SHORT TASK 1
Can you summarize the THz switch excerpt in two sentences?
SHORT TASK 2
Would you retype the part of the THz switch excerpt between "Parametric studies explore" and "the THz spectrum.", inclusive, without any changes?

SOURCE TEXT
________________________

Finite‑element method (FEM) simulations, performed with periodic boundary conditions to model an infinite array, reveal that when the membrane is suspended 2 µm above the disks (the “ON” state), a pronounced transmission peak appears at 942 GHz with a full‑width at half‑maximum (FWHM) bandwidth of 288 GHz. The insertion loss at this resonance is only 0.56 dB, indicating highly efficient transmission. The coupling mechanism is identified as a hybrid resonance involving spoof surface plasmon polaritons (spoof SPPs) supported by the hole array and localized surface plasmons (LSPs) excited at the edges of the disks. The hybrid mode concentrates the electric field at the hole‑disk interface, dramatically enhancing the EOT effect and generating a new transmission peak beyond that of a solitary hole array.

Actuation is achieved with a MEMS actuator that vertically displaces the membrane. When a voltage is applied, the membrane moves downward until it contacts the disks (the “OFF” state). This contact eliminates the gap‑mediated coupling, suppressing the hybrid resonance. Consequently, the transmission at 942 GHz drops by more than 85 % and the insertion loss rises to ~90 dB, yielding a switching contrast of 89.4 dB. The switch is polarization‑independent because of the four‑fold symmetry of the lattice.

Parametric studies explore the influence of three geometric variables: (i) the membrane‑disk spacing, (ii) the lattice period, and (iii) the overall thickness of the metallic layers. The transmission reaches its maximum at a spacing of ≈2 µm; larger separations weaken the coupling, while smaller separations lead to mechanical contact and loss of the resonance. Increasing the period shifts the resonance to lower frequencies and broadens the bandwidth but reduces peak transmission, offering a trade‑off for frequency scaling. Raising the structure height slightly raises the resonance frequency and further widens the bandwidth. These dependencies demonstrate that the device’s operating frequency, bandwidth, and isolation can be engineered by simple geometric scaling, making the concept adaptable across the THz spectrum.

The choice of polystyrene foam as the supporting substrate is justified by its extremely low refractive index (1.017–1.022) and negligible absorption (0.2–4 THz), ensuring that the substrate does not introduce additional loss. Moreover, the hole array behaves as a high‑pass filter while the disk array acts as a low‑pass filter; together they form an effective band‑pass filter with a transmission higher than the simple sum of the individual arrays, owing to the strong field enhancement at the coupled edges.

________________________

SOURCE MATERIAL
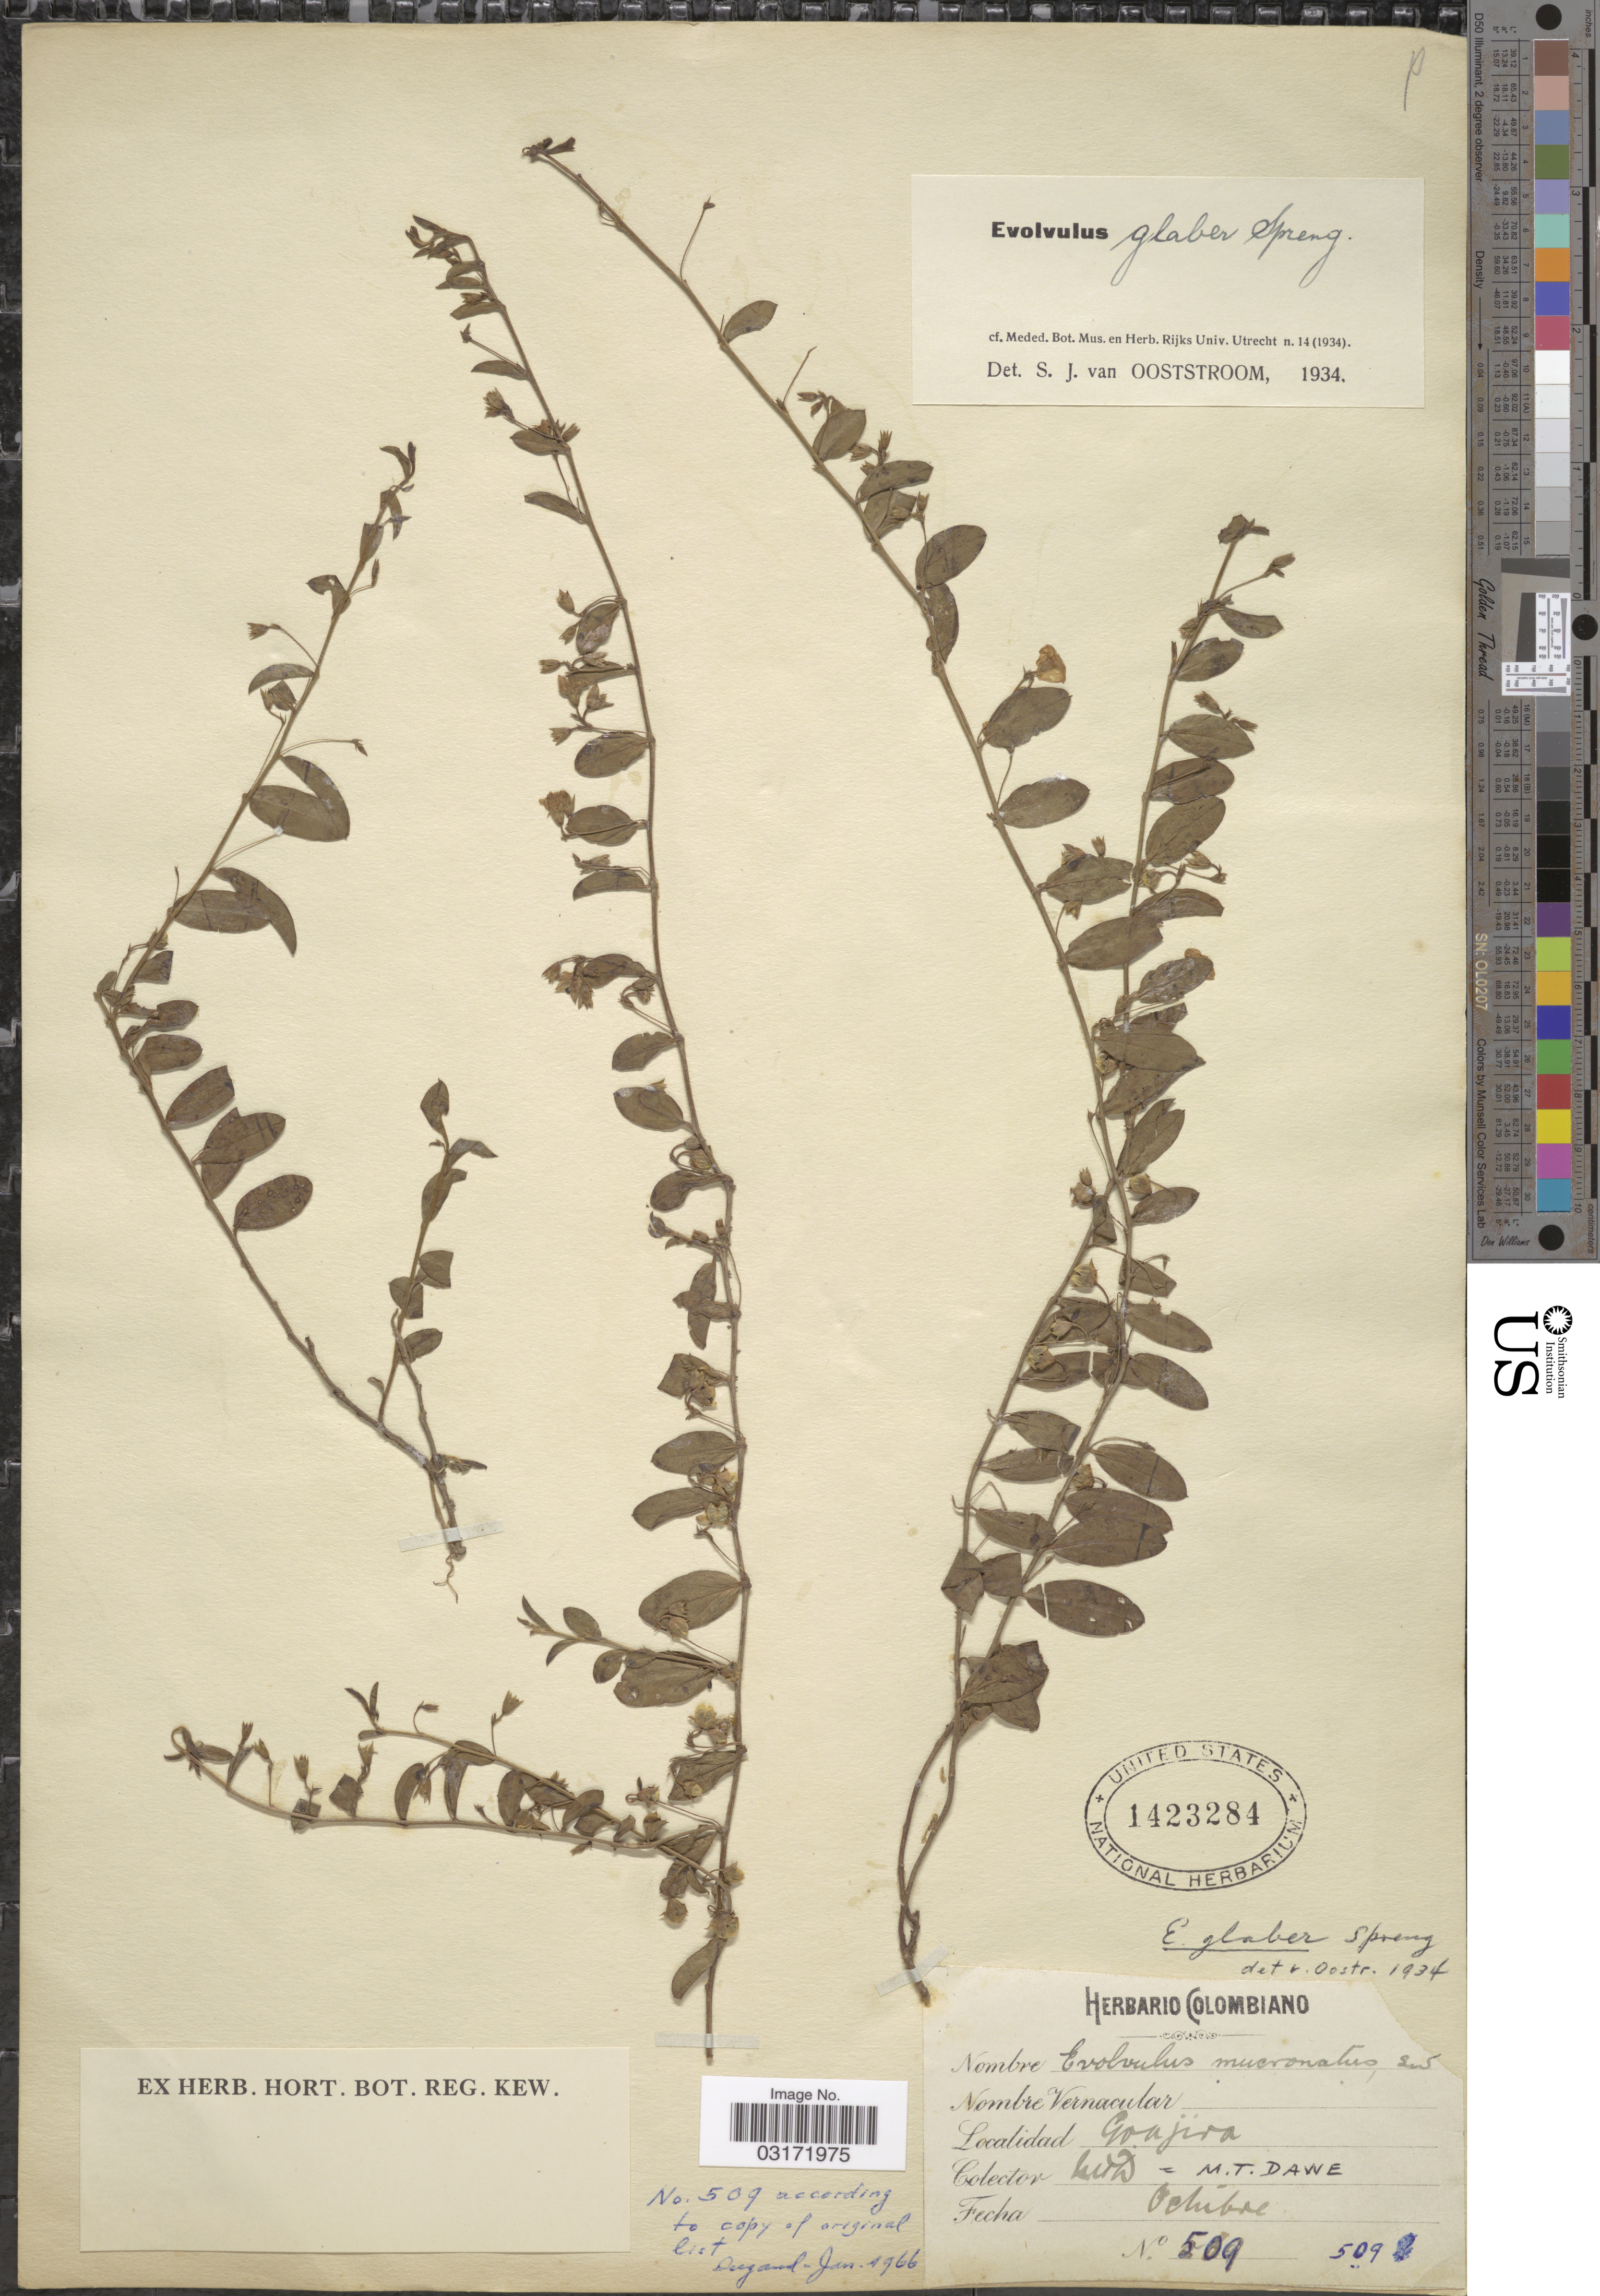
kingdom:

________________________

OUTPUT 1
Simulations show that with the membrane suspended 2 µm above the disks, a hybrid resonance of spoof SPPs and LSPs produces a transmission peak at 942 GHz with an insertion loss of only 0.56 dB. A MEMS actuator lowers the membrane onto the disks to suppress that resonance for a switching contrast of 89.4 dB, and parametric studies show that the device's operating frequency, bandwidth, and isolation can be engineered by geometric scaling.

OUTPUT 2
Parametric studies explore the influence of three geometric variables: (i) the membrane‑disk spacing, (ii) the lattice period, and (iii) the overall thickness of the metallic layers. The transmission reaches its maximum at a spacing of ≈2 µm; larger separations weaken the coupling, while smaller separations lead to mechanical contact and loss of the resonance. Increasing the period shifts the resonance to lower frequencies and broadens the bandwidth but reduces peak transmission, offering a trade‑off for frequency scaling. Raising the structure height slightly raises the resonance frequency and further widens the bandwidth. These dependencies demonstrate that the device’s operating frequency, bandwidth, and isolation can be engineered by simple geometric scaling, making the concept adaptable across the THz spectrum.